Interview de M. François Chérèque, secrétaire général de la CFDT à Europe 1 le 24 mai 2006, sur les manifestations des salariés de la Sogerma la politique de l'emploi d'EADS et l'Unédic.

Prononcé le

Média : Europe 1

Texte intégral

Q- Dans 90 minutes, vous allez participer à la manifestation des salariés de la Sogerma devant EADS, à Paris, sous les fenêtres de N. Forgeard. Et alors ?
R- Alors ? Je crois que la responsabilité de secrétaire général de la CFDT, lorsqu'il y a 1.100 emplois en jeu dans une grande entreprise, plus toutes les conséquences sur le bassin d'emplois, qui se chiffrent en plusieurs milliers d'emplois, c'est de venir soutenir les salariés.
Q- D'accord, le soutien de la CFDT, c'est très important, mais qu'est ce que cela va changer ? La Sogerma a 300 millions d'euros de dettes, en 2005 ; elle a perdu 238 millions d'euros, elle va en perdre autant. Est-ce que c'est vous qui allez rembourser ?
R- Certainement pas, vous le savez. Mais je vais poser deux types de questions lors de cette manifestation. D'une part, aux responsables de la Sogerma, c'est-à-dire EADS : pourquoi avons-nous attendu aussi longtemps pour décider d'annonces aussi brutales ? Cela fait maintenant plus d'un an que la CFDT, au comité d'établissement de cette entreprise, propose un audit, une évaluation des problèmes financiers ; l'entreprise nous l'a refusé, les autres syndicats de l'entreprise nous l'ont refusé. Aujourd'hui, on est sur des annonces brutales. Deuxième question à EADS : on nous dit qu'EADS renforce l'activité de son autre entreprise sur les mêmes créneaux, qui est en Allemagne. Pourquoi renforcer en Allemagne et enlever en France ? Ne peut-il pas y avoir un équilibre des charges de ces entreprises dans la maintenance des avions, entre ces deux pays ? Ensuite, et c'est l'élément essentiel, là, je vais aussi m'adresser au Gouvernement ; le Premier ministre est intervenu hier à la télévision, il a oublié deux choses...
━━━━━━━━━━
TÂCHES DEMANDÉES
(1) Extrayez de l'interview le passage qui va de « Interview de M. » à « d'EADS et l'Unédic. ».
(2) D'après l'interview, que propose la CFDT depuis plus d'un an au comité d'établissement de la Sogerma ?
Les lignes qui viennent ensuite ne sont pas nécessaires.
━━━━━━━━━━
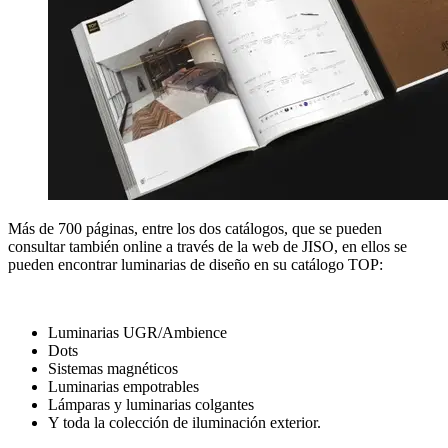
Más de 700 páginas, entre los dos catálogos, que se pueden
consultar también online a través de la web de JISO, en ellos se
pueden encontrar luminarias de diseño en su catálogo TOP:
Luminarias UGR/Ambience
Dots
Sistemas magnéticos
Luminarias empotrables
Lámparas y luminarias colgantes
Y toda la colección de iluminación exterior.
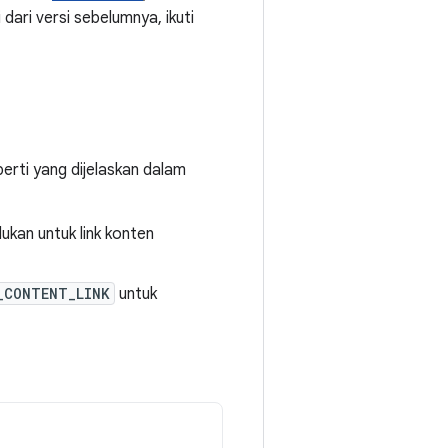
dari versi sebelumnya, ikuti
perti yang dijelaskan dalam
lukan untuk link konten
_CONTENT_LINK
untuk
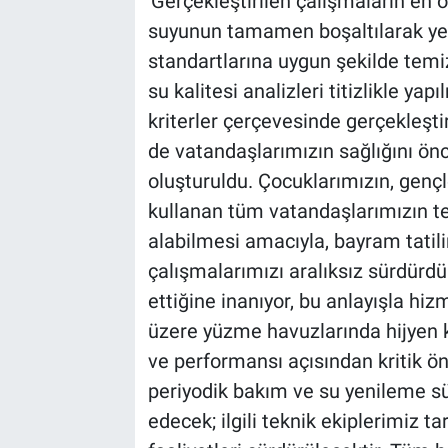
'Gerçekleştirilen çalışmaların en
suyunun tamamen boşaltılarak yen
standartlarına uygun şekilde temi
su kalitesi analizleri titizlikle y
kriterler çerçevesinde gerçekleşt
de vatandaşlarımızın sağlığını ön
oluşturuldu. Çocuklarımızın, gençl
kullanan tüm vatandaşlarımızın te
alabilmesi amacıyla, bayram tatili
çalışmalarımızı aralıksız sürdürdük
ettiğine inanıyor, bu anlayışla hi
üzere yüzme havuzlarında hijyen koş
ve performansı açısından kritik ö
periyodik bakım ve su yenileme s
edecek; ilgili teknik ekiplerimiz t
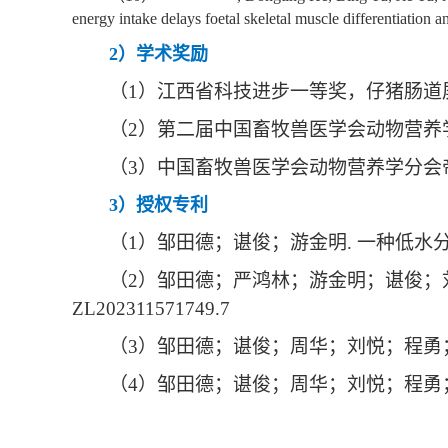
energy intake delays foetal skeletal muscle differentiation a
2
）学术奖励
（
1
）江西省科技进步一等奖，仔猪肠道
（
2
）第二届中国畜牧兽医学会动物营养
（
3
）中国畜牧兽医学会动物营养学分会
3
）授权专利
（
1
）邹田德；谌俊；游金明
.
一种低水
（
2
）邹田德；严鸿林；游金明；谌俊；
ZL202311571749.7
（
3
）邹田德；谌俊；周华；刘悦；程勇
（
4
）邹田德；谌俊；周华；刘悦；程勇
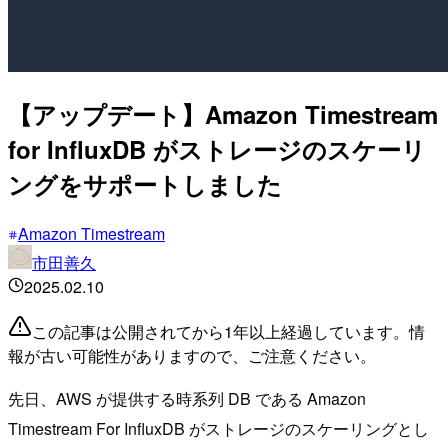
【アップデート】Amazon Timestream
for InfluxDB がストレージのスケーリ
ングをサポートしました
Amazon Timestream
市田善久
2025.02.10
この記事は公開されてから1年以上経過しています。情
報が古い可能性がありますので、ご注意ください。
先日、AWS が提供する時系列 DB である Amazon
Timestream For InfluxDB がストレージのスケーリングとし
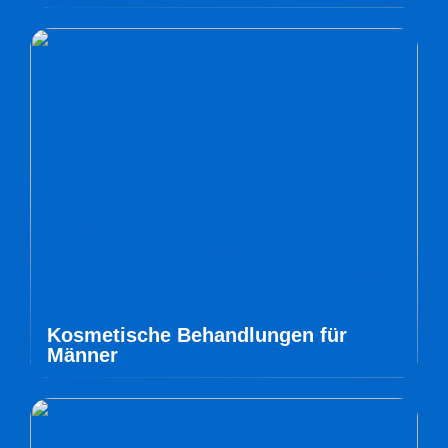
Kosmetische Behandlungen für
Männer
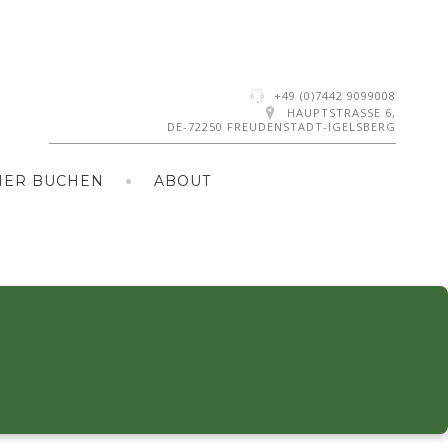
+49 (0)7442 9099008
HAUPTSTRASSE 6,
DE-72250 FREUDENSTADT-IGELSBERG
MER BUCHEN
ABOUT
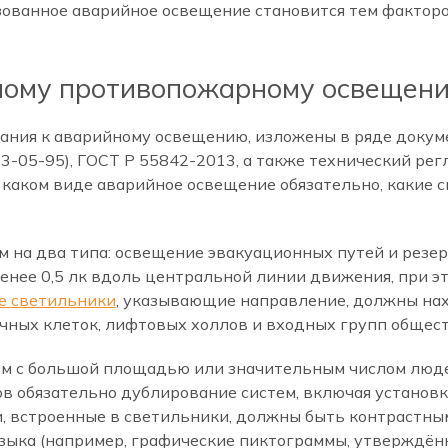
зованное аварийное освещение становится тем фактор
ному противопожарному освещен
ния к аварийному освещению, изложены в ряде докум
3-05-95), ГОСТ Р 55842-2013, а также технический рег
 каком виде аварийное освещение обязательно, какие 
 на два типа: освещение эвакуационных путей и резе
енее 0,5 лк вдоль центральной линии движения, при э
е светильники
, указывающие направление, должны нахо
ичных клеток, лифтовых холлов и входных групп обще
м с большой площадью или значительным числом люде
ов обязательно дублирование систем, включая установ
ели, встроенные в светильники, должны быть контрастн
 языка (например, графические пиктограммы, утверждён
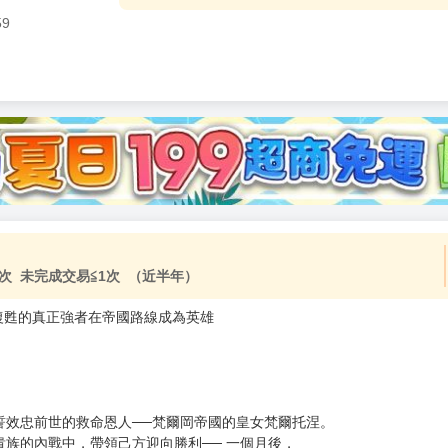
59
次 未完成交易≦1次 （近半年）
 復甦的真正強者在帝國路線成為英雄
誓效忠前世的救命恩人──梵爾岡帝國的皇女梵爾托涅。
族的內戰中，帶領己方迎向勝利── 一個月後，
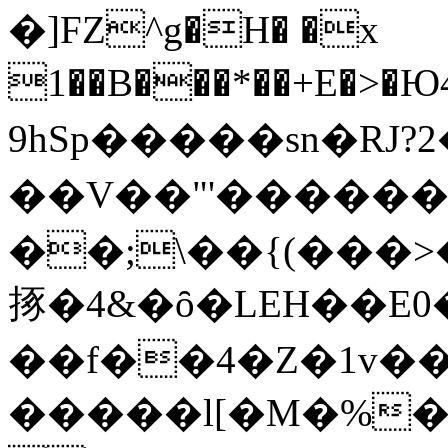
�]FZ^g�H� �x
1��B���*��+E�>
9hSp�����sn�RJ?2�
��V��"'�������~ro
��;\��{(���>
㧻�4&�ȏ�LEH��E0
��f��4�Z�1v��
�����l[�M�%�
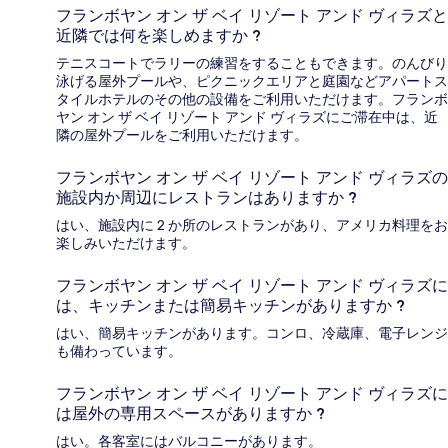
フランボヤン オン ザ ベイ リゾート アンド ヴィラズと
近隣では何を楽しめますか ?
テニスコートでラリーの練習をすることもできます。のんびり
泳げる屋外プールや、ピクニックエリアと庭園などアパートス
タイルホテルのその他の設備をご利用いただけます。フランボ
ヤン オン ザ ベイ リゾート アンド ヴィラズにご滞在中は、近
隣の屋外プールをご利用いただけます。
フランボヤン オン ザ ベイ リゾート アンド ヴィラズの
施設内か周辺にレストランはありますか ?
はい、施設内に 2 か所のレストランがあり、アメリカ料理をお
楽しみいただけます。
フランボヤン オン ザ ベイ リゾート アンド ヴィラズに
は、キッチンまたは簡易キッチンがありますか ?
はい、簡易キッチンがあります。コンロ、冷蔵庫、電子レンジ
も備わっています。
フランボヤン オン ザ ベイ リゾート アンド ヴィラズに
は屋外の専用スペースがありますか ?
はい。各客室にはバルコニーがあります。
━━━━━━━━━━
RÉSULTATS DES TÂCHES
(1)
Interview de M. François Chérèque, secrétaire général de la CFDT à Europe 1 le 24 mai 2006, sur les manifestations des salariés de la Sogerma la politique de l'emploi d'EADS et l'Unédic.

(2) Un audit, c'est-à-dire une évaluation des problèmes financiers.